We Enable Gossip, Denial
After we become “ourselves”—we’re still and always human—we need love. But do we think the first love we find will be the One that lasts forever? Most relationships break up, trans people have a harder time finding love than most, and ex-loves tend to talk, usually to others, not to the T herself. This is very common. There is no such thing as a good secret. In addition, some people will perceive our sexual response or genitalia on their own. How can a person put down roots in her new life that way? How can she feel connected and valued? And where will she find love—live in this area, and date in another? And what if love is found? Marry then move, to be discovered again? I believe we cannot ask society for a binary acceptance when we intend to be non-binary, ask people to play along with what we hide. Such things are part of the “secret agent stuff” of stealth living, is self-defeating in the end.
We May Enable Hate Crimes Against Ourselves
From the view of someone into hate and violence, society’s exclusion of the issues can confirm the bias of prejudice, and people who are hiding something are easier prey. “Surprise violence” has happened with others: assault, battery, rape, or murder where someone is surprised by what he finds during sex, like unto Jennifer Laude or Dee Whigham and countless others. And the social stigma of gynandromorphophilia, of being pressured by condemning others not to be attracted to sex-and-gender non-binarism, can lead to violence, which may have played a part in the killing of Jerry paul Smith. The idea of being non-binary, or being trans something, must become “okay” in society, and that does not come with obfuscation or subterfuge.
We Can’t Stand Up for Ourselves when Trouble Happens
We can’t address something we hide, can’t say what it really was, and when hate crimes occur, we may feel we can’t even go to the police. I, too, have failed to go to the police when attacked, fearing revelation or bigotry. I wrongly refused to let my transsexuality be an issue in social interactions; I’m a poster child for mistakes in this area. A lot goes unreported, so there goes help we could have received, research, statistics on what we’re facing in the world. New transitioners can’t even know what they’re getting into thanks to money-focused leaders who hide these things, pander to propaganda to sell books and movies.
We Begin to Seem Eccentric
Think decades into what is hopefully a long future: Dealing with issues we don’t share—sexual assault for example—others don’t know why we avoid that person, that group, or seem fearful—and false or partial explanations make it worse because people think we’re crazy or they’re being gamed. This creates distance from others in our lives, loneliness, alienation. We can’t smile through decades of that; it eventually weighs on weary shoulders.

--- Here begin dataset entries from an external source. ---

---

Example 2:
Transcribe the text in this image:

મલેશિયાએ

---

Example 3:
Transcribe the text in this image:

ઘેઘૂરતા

We Can’t Unlearn We’re Not Okay
Most of us learn growing up we’re not okay as trans. We fear rejection so we agree to hide aspects of ourselves to please prejudiced people, of all things. In the act of hiding, we are dumping on ourselves, agreeing we shouldn’t be known or that our sexual truth is wrong to mention—which adds more long-term weight to carry. We may even be unable to receive the support of someone who is accepting, who might tell us to our face that we’re okay as we really are—because we won’t let the topic be discussed. What are we saying to ourselves if we feel we must hide our genital state or our most basic sexuality as a male or female? When reality dawns how we dump on ourselves, that can be crushing.
And Then we Wake Up Years Later to Realize we never Lived Our Own Life
To be ourselves is vital to life. It’s so horrid to learn that out of fear we lived, instead, a reflection of someone else’s desire, pretended our sexuality—then we realize we can never recover those years. That large chunk of life is forever gone.
Summary
Life is hard enough for us trans people. Stealth mode living makes it even harder—either in general about being trans or in hiding the real nature of our sexuality. As law professor Kenji Yoshino says, we become the hidden assault on our own civil rights.
Doing this to ourselves, cooperating with people who don’t want us, we can spiral down into alienation, loneliness, depression, and even suicidality.
I ask reporters and leaders of trans phenomena, institutions, universities, and organizations, to stop playing down trans person sexuality, genitalia, sexual response as male or female, to help sell, instead, the idea that we’re okay as we actually are, that there’s no reason to hide, that we can be natural to ourselves and fully integrate as much as anyone else.